Zach Beach was the chef de cuisine in 2021. The restaurant offered a three course dinner for New Year's Eve in 2021; menu options included roasted beets and arugula or radicchio salad, duck confit with ricotta cavatelli and braised kale, butternut squash gnocchi, New York strip, and pan-seared scallops.

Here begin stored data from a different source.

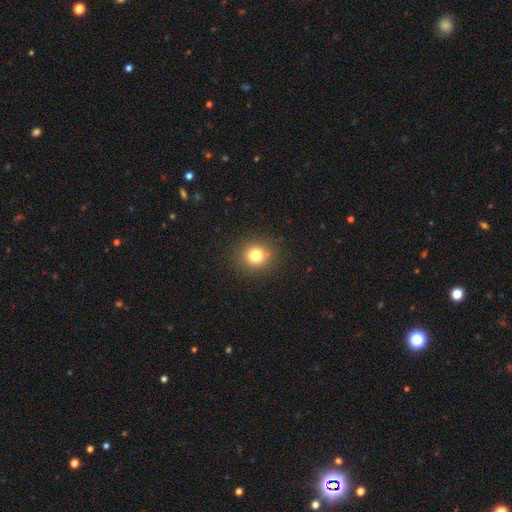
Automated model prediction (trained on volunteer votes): The model was most divided on "smooth or featured": smooth: 79%, star or artifact: 14%, featured or disk: 7%. More confident: merging — none (89%); how rounded — round (89%).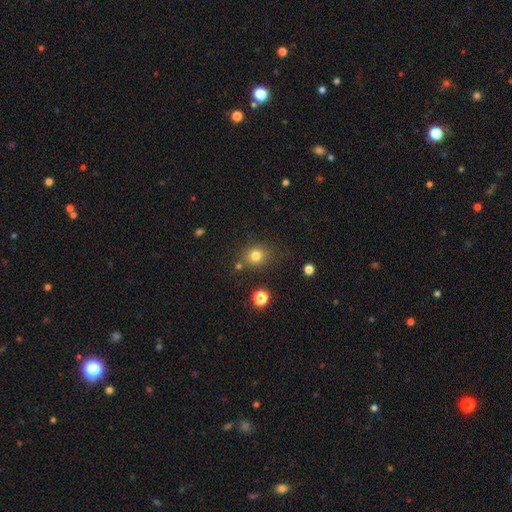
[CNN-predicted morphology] smooth_or_featured: smooth (p=0.80) [alt: star or artifact p=0.13]
how_rounded: round (p=0.78) [alt: in between p=0.21]
merging: none (p=0.79) [alt: minor disturbance p=0.11]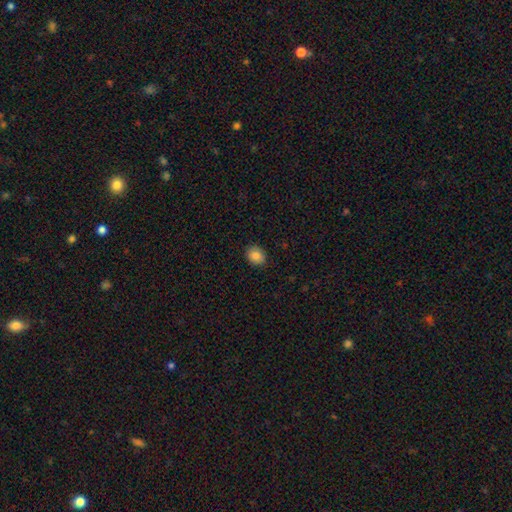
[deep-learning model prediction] The model was most divided on "how rounded": round: 55%, in between: 44%, cigar-shaped: 1%. More confident: merging — none (89%); smooth or featured — smooth (86%).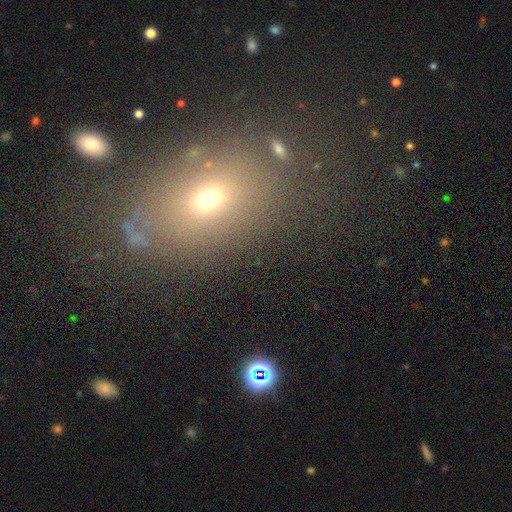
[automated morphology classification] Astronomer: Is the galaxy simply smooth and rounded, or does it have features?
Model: smooth — 56%.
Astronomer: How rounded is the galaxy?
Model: in between — 68%.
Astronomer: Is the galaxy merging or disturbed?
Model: none — 70%.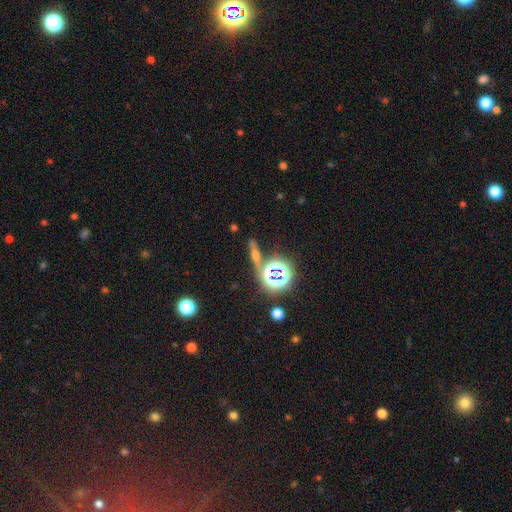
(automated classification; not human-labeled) A star or artifact, not a galaxy (37%).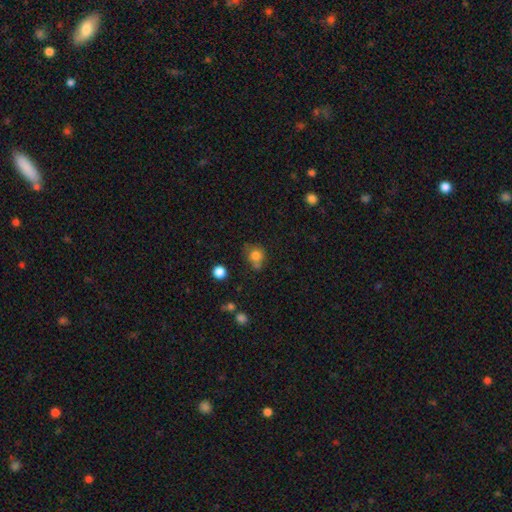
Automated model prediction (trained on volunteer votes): Smooth or featured? smooth (79%)
How rounded? round (76%)
Merging? none (53%)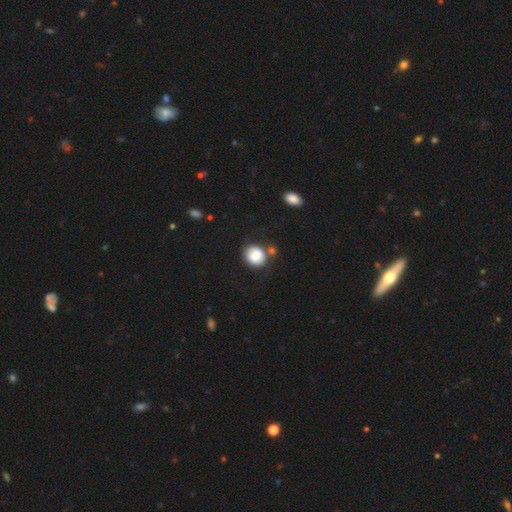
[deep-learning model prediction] Smooth or featured? smooth (82%)
How rounded? round (74%)
Merging? none (68%)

The restaurant closed in 2024. In May 2025, Marth confirmed plans for 3 Doors Down to reopen later in the year. In February 2026, the business announced plans to close permanently.

==Reception==
Portland Monthly said: "Let's cut to the chase: The veal, beef, and pork meatballs served every Sunday with bucatini at this hidden (but always crowded) Italian eatery just off SE Hawthorne boulevard are the star of the show. Also try the ricotta and spinach dumplings—tiny balls of poached dough drizzled with a light, lemony cream sauce—or the roasted chicken with polenta." Alex Frane included 3 Doors Down in Eater Portlands 2022 list of fifteen "stellar" Italian restaurant in the city. He wrote, "3 Doors Down may not be as trendy as some of Portland's more recognizable Italian restaurants, but its dedicated following regularly returns for its old school-charm, sizable pasta dishes, and the deep wine list that made it a wine-industry hangout for years... Its gnocchi is a sleeper hit and the perfect way to kick off a meal." Michael Russell included 3 Doors Down in The Oregonians list of the 21 "most painful" restaurant and bar closures of 2024.